Ignoring HTTP status codes

Just because a request doesn't error doesn't mean it worked:

resp <- req_perform(req)

# Check the status
if (resp_status(resp) == 200) {
  data <- resp_body_json(resp)
} else {
  warning("Request returned status: ", resp_status(resp))
}

A 404 means "not found," 401 means "unauthorized," 429 means "rate limited," and 500+ means server errors. Handle them appropriately.

Making sequential requests when parallel would work

If requests are independent, run them in parallel:

# Slow - sequential
for (id in ids) {
  resp <- request(paste0("https://api.example.com/items/", id)) |>
    req_perform()
}

# Fast - parallel
reqs <- lapply(ids, function(id) {
  request(paste0("https://api.example.com/items/", id))
})
resps <- req_perform_parallel(reqs, max_active = 10)
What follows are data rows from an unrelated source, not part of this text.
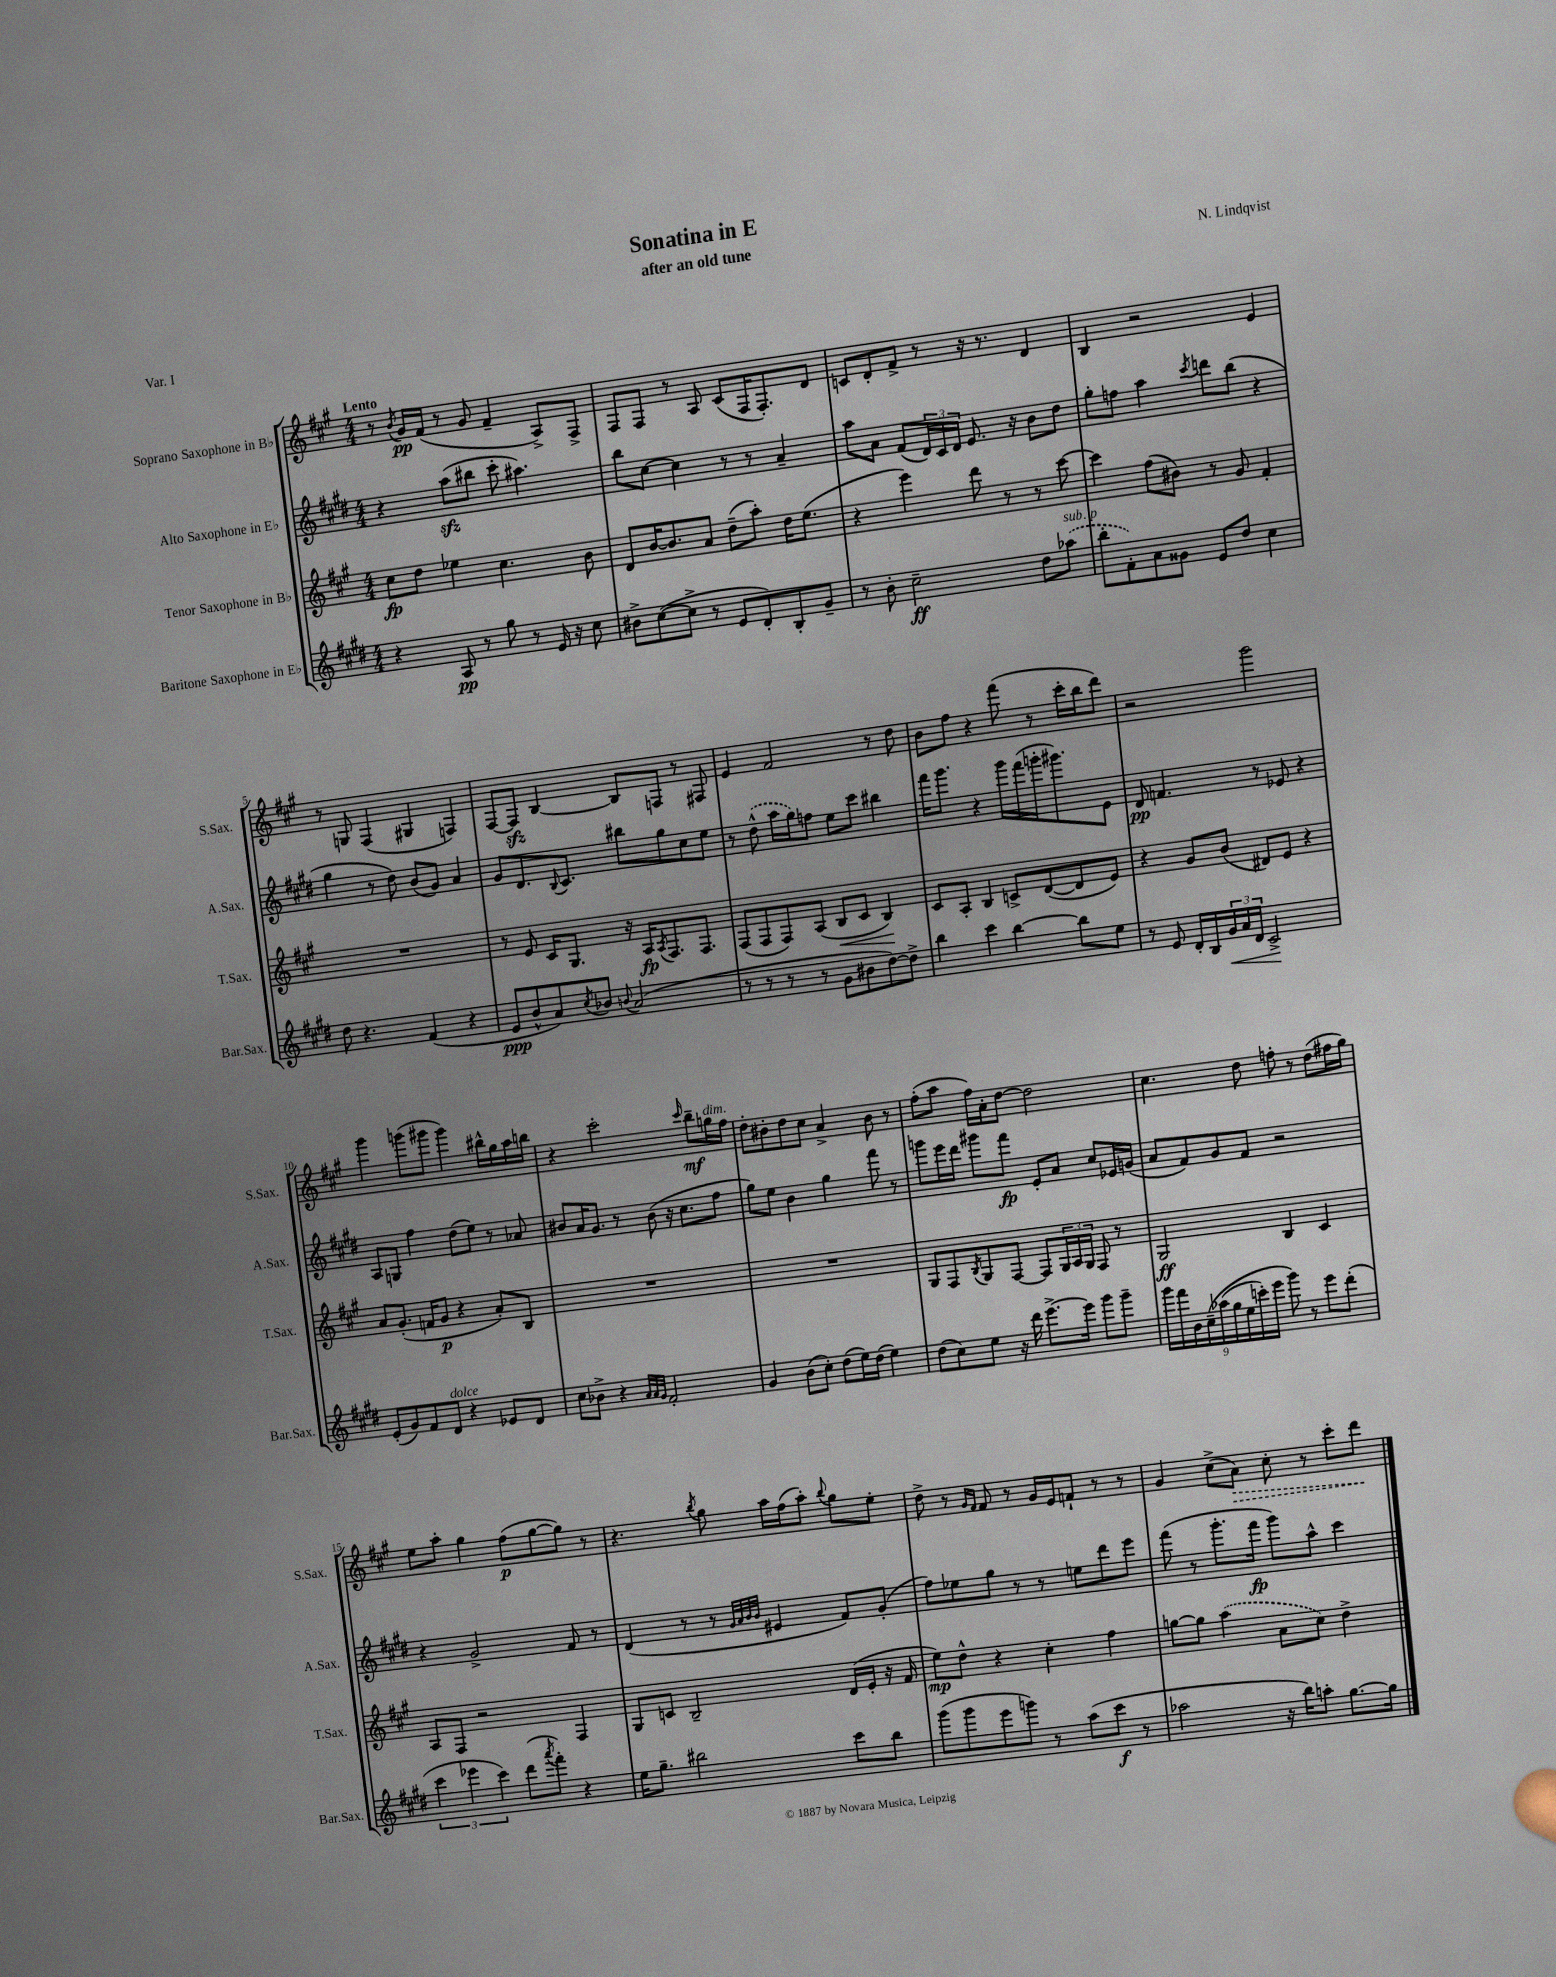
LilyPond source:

\header { title = "Sonatina in E" composer = "N. Lindqvist" subtitle = "after an old tune" piece = "Var. I" }
<<
\new StaffGroup <<
\new Staff = "s0" \with { instrumentName = "Soprano Saxophone in Bb" shortInstrumentName = "S.Sax." } {
    \clef treble \key a \major \numericTimeSignature \time 4/4 \tempo "Lento"
    r8 \acciaccatura { b'8 } gis'16\pp fis'16( r8 gis'8 fis'4-- a8->) fis8-> |
    fis8 fis8 r8 a8 cis'8( fis16 fis8.-.) d'8 |
    c'8 d'8-. fis'8-> r8 r16 r8. d'4 |
    b4 r2 e'4 |
    r8 g8 fis4( gis4 f4) |
    fis8~ fis8\sfz b4~ b8 f8 r8 fis8 |
    e'4 fis'2 r8 d''8 |
    b'8 fis''8 r4 fis'''8( r8 cis'''16-. b''16 d'''8) |
    r2 gis'''2 |
    gis'''4 g'''8( gis'''8 gis'''4) bis''16-^ gis''16 a''16 b''16 |
    r4 cis'''2-. \grace { cis'''16 } b''8--\mf g''16^\markup { \italic "dim." } fis''16 |
    d''8-. bis'8-. d''8 cis''8 a'4-> bis'8 r8 |
    fis''8-.( a''8 fis''16) a'16-. d''8~ d''2 |
    cis''4. d''8 f''8-. r8 d''8( fis''16 gis''16) |
    e''8 a''8-. gis''4 fis''8\p( gis''8~ gis''8) r8 |
    r4. \acciaccatura { b''8 } gis''8 a''16 fis''16( a''8-.) \appoggiatura { b''8 } gis''8 e''8-. |
    d''8-> r8 \grace { gis'16 fis'16 } fis'8 r8 gis'16 e'16 f'8-! r8 r8 |
    gis'4 cis''8->( \once \override Hairpin.style = #'dashed-line a'8\>) cis''8-. r8 cis'''8-. d'''8\! \bar "|." |
}
\new Staff = "s1" \with { instrumentName = "Alto Saxophone in Eb" shortInstrumentName = "A.Sax." } {
    \clef treble \key e \major \numericTimeSignature \time 4/4
    r4 a''8\sfz( bis''8 cis'''8-. ais''4.) |
    b''8 cis''8~ cis''4 r8 r8 a'4-- |
    a''8 a'8 fis'8( \tuplet 3/2 { dis'16) cis'16 dis'16 } e'8. r16 b'8 dis''8 |
    gis''8-. f''8 a''4 \acciaccatura { cis'''8 } d'''8 b''8( r4 |
    gis''4 r8 dis''8) b'8( gis'8) a'4 |
    gis'8 dis'8. \appoggiatura { b8 } cis'8. bis''8 gis''8 cis''8 e''8 |
    r8 \once \slurDashed dis''8-^( a''16 gis''16) f''8 e''8 cis'''8 bis''4 |
    fis'''16 gis'''8. r4 gis'''16 fis'''16( g'''16-. gis'''8.) e'8 |
    dis'8\pp f'4. r8 ees'8 r4 |
    a8 g8 fis''4 dis''8( e''8) r8 aes'8 |
    bis'8 a'16 gis'8. r8 bis'8( r16 cis''8. fis''8 |
    gis''8) e''8 b'4 gis''4 fis'''8 r8 |
    g'''8 e'''16 dis'''16 gis'''8 fis'''8\fp e'8-. a'8 cis''8 ees'16 g'16( |
    a'8 fis'8) gis'8 fis'8 r2 |
    r4 gis'2-> fis'8 r8 |
    dis'4( r8 r8 \grace { gis'32 a'32 b'32 b'32 } eis'4 fis'8) gis'8-.( |
    fis''8) ees''8 gis''8 r8 r8 e''8 dis'''8 e'''8 |
    fis'''8( r8 gis'''8.-. fis'''16\fp gis'''8) a''8-^ cis'''4 \bar "|." |
}
\new Staff = "s2" \with { instrumentName = "Tenor Saxophone in Bb" shortInstrumentName = "T.Sax." } {
    \clef treble \key a \major \numericTimeSignature \time 4/4
    cis''8\fp d''8 ees''4 cis''4. b'8 |
    d'8 b'16~ b'8. a'8 d''8--( a''8-.) d''16 e''8.( |
    r4 e'''4) d'''8 r8 r8 cis'''8~ |
    cis'''4 fis''8( bis'8) r8 gis'8 fis'4-. |
    R1 |
    r8 e'8 cis'16 gis8. r16 a16\fp \acciaccatura { a8 } fis8. fis8. |
    fis8( fis8 fis8) a8( b8\< cis'8 b4\!) |
    cis'8 a8-. b4 c'8-> d'8~( d'8 e'8) |
    r4 gis'8 b'8( dis'8) e'8 r4 |
    a'8 gis'8.-.( f'16 gis'8\p r4 a'8-.) b8 |
    R1 |
    R1 |
    gis8 fis8 \acciaccatura { b8 } gis8 fis8~ fis8 \tuplet 3/2 { gis16 a16 gis16 } fis8 r8 |
    gis2\ff b4 cis'4 |
    a8 fis8 r2 fis4 |
    gis8 c'8 b2-- d'16( e'16-. r16 fis'16 |
    e''8\mp) d''8-^ r4 cis''4-. fis''4 |
    g''8~ g''8 \once \slurDashed a''4( a'8 cis''8) d''4-> \bar "|." |
}
\new Staff = "s3" \with { instrumentName = "Baritone Saxophone in Eb" shortInstrumentName = "Bar.Sax." } {
    \clef treble \key e \major \numericTimeSignature \time 4/4
    r4 a8\pp r8 gis''8 r8 e'16 r16 cis''8 |
    bis'8-> cis''8~( cis''8-> r8 e'8 dis'8-.) b8-. gis'8-- |
    r8 b'8-. cis''2--\ff dis''8 \once \slurDashed aes''8^\markup { \italic "sub. p" }( |
    b''8-. fis'8-.) a'8 gisis'8 e'8 dis''8 cis''4 |
    dis''8 r4. fis'4( r4 |
    e'8\ppp b'8-^ a'8) \acciaccatura { cis''8 } bes'8 \appoggiatura { b'8 } a'2( |
    r8 r8 r8 r8 gis'8 bis'8 dis''8~) dis''8-> |
    b''4 cis'''4 b''4~ b''8 e''8 |
    r8 e'8 dis'16-. b16 \tuplet 3/2 { gis'16\< a'16 dis'16 } cis'2->\! |
    e'8-.( gis'8) fis'8 dis'8^\markup { \italic "dolce" } r4 ees'8 dis'8 |
    cis''8 bes'8-> r4 \grace { a'32 a'32 gis'32 } fis'2-. |
    gis'4 b'8( cis''8-.) dis''8( e''16) dis''16( e''4) |
    dis''8( cis''8) e''8 r16 dis'''16 e'''8.~-> e'''16 gis'''8 gis'''8-- |
    \tuplet 9/8 { gis'''16 fis'''16 b'16 cis''16--\( aes''16( gis''16 e''16 c'''16-.) e'''16 } gis'''8\) r8 e'''8 dis'''8-.( |
    \tuplet 3/2 { cis'''4 ees'''4 cis'''4) } dis'''8( \acciaccatura { a'''8 } fis'''8-.) r4 |
    e''16 gis''8.-- bis''2 cis'''8 bis''8 |
    gis'''8( gis'''8 e'''8 g'''8) r8 a''8( cis'''8\f r8 |
    aes''2 r16 b''16) a''8-. gis''8.~ gis''16 \bar "|." |
}
>>
>>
For 100 requests, this can be 10x faster or more.

Wrapping up

Making HTTP requests in R with httr2 is straightforward once you understand the basics. Start with a simple request(), add what you need (headers, auth, query params), then req_perform() to execute it.
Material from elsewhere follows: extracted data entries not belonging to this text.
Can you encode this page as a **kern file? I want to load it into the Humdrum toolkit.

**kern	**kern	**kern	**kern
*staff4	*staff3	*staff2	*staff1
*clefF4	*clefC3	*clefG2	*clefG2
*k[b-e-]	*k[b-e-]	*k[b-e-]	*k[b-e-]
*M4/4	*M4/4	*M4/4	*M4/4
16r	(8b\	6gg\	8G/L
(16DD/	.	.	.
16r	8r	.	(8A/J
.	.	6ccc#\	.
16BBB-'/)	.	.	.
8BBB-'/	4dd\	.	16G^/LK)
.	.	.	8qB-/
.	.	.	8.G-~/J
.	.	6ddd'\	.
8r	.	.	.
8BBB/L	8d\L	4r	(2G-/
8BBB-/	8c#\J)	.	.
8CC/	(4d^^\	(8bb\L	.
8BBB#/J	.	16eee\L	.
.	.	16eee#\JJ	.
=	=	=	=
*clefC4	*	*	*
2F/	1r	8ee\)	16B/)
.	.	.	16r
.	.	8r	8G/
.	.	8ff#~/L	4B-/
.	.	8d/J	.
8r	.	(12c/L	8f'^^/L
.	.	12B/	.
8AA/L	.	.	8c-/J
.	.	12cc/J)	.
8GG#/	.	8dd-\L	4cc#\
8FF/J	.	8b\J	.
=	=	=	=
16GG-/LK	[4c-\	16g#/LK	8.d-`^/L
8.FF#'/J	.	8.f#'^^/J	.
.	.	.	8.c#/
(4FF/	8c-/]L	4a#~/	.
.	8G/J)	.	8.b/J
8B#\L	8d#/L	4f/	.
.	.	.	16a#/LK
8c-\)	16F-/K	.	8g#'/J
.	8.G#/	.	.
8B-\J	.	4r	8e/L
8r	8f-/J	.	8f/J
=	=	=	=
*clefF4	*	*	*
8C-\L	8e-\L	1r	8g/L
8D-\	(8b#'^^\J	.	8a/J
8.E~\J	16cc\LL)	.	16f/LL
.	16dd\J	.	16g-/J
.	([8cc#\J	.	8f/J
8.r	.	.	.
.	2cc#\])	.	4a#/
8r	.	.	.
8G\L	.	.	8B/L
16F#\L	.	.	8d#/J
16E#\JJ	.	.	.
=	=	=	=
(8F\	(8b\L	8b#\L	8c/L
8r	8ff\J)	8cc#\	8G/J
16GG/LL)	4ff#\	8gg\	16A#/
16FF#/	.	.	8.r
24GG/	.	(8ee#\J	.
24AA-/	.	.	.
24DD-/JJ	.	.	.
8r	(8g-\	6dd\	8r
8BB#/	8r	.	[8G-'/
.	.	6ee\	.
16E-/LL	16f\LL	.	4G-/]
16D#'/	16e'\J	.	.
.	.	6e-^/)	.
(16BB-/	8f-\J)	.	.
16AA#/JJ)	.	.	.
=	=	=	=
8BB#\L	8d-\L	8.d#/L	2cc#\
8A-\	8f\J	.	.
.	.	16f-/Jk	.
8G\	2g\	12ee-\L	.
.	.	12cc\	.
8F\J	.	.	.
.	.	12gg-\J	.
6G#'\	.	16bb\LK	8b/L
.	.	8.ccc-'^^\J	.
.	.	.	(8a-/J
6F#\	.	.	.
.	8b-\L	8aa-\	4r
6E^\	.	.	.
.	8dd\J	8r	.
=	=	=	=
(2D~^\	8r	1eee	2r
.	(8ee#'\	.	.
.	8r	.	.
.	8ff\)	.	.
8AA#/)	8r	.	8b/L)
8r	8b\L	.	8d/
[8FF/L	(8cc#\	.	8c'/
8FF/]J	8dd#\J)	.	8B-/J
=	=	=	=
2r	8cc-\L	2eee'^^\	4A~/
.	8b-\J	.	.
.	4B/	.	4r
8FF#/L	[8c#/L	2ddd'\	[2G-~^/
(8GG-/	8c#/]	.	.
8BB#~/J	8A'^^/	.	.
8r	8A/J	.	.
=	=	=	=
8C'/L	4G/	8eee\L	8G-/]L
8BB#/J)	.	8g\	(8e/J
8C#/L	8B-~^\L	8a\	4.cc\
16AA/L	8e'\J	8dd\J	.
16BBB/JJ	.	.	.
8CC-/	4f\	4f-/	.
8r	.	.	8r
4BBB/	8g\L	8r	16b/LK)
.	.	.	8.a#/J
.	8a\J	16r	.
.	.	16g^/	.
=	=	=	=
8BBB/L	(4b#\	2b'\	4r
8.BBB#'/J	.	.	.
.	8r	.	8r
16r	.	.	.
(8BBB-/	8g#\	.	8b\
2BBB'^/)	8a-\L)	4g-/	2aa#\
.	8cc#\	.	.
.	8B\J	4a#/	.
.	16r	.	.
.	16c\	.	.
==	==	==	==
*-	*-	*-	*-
The key things to remember:

  • Use httr2, not httr - it's the modern standard with better features
  • Always use req_throttle() - especially with parallel requests
  • Keep secrets in environment variables - never hardcode them
  • Use req_dry_run() for debugging - see exactly what you're sending
  • Handle errors gracefully - use req_retry() for transient failures
  • Go parallel when possible - it's often 5-10x faster than sequential

Whether you're pulling data from APIs, building integrations, or automating workflows, these techniques will serve you well. The best way to learn is by doing - pick an API you're interested in and start experimenting.